At this time the government decided to try to silence one of its most effective critics, the
Weekly Mail
newspaper, which had shown itself to be particularly accurate in exposing many of the murkiest deeds of the security forces. I had befriended its courageous editor, Anton Harber, and other members of the editorial team. The government clearly was hoping that the paper would go to the wall financially before, through the courts, it could get permission to start publishing again. I went to see Anton Harber at the
Weekly Mail
office in Johannesburg to hand over sufficient funding for the paper to be able to survive for the three months or so that looked likely to be necessary to achieve this.

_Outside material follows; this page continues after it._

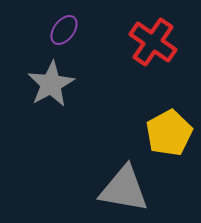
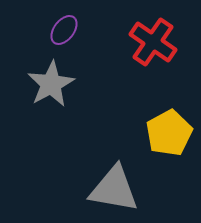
gray triangle: moved 10 px left
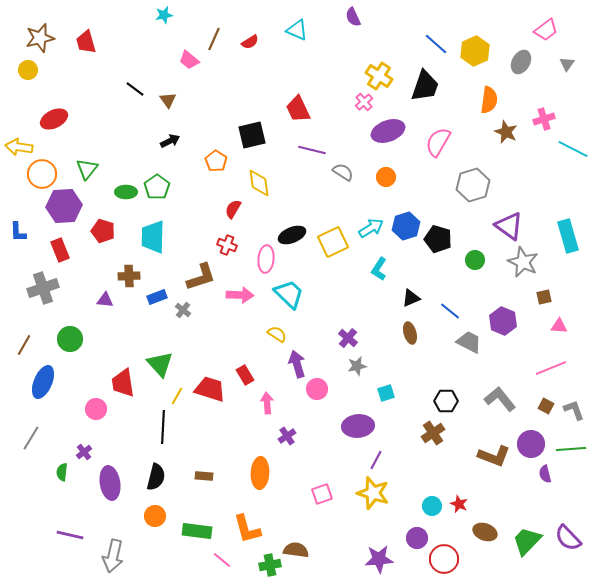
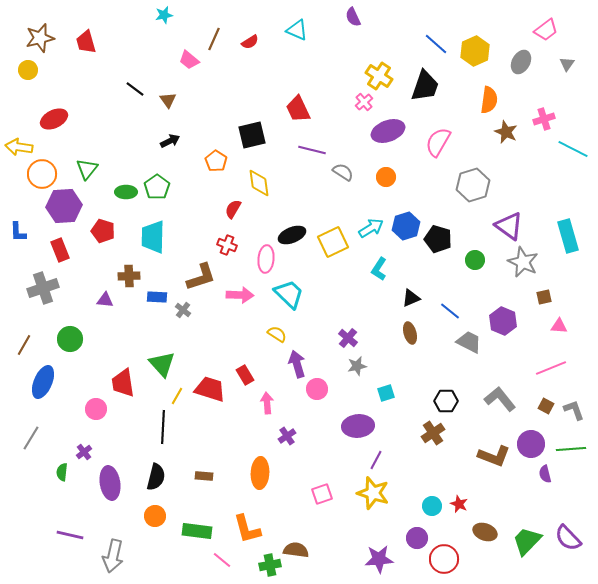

In Pretoria, I attended a party given by a young member of the embassy staff, John Sawers – nowadays head of MI6 – at which Johan Heyns was asked by a group of ANC supporters what he was trying to do. ‘I am trying to change the hearts and minds of my people,' replied Heyns. ‘That's no use: we want power now,' they asserted. ‘But you are not going to get power until I change the hearts and minds of my people,' was Heyns's reply.

December 1987

I arranged for Helen Suzman to meet the Prime Minister. She told Margaret Thatcher that PW Botha had no plans to release Mandela. He wanted to keep the neighbouring countries vulnerable. He had run out of ideas for reform. We had to work on his potential successors.

At the end of the year, I had a discussion with Van Zyl Slabbert.
He believed, as I did, that the idea of a suspension rather than a renunciation of violence was one whose time would come, but not if it were served up from outside. Meanwhile, both sides still thought they could win – the security forces that they could contain the situation and the ANC that they could somehow seize power. Slabbert, Suzman and the influential Stellenbosch academics did not believe that either side could win, but it was still going to take some time for that realisation to sink in. Meanwhile, there was likely to be a period of violent evolution, with the government trying to co-opt black South Africans, without success, and the ANC trying to challenge the state militarily, with equally little success.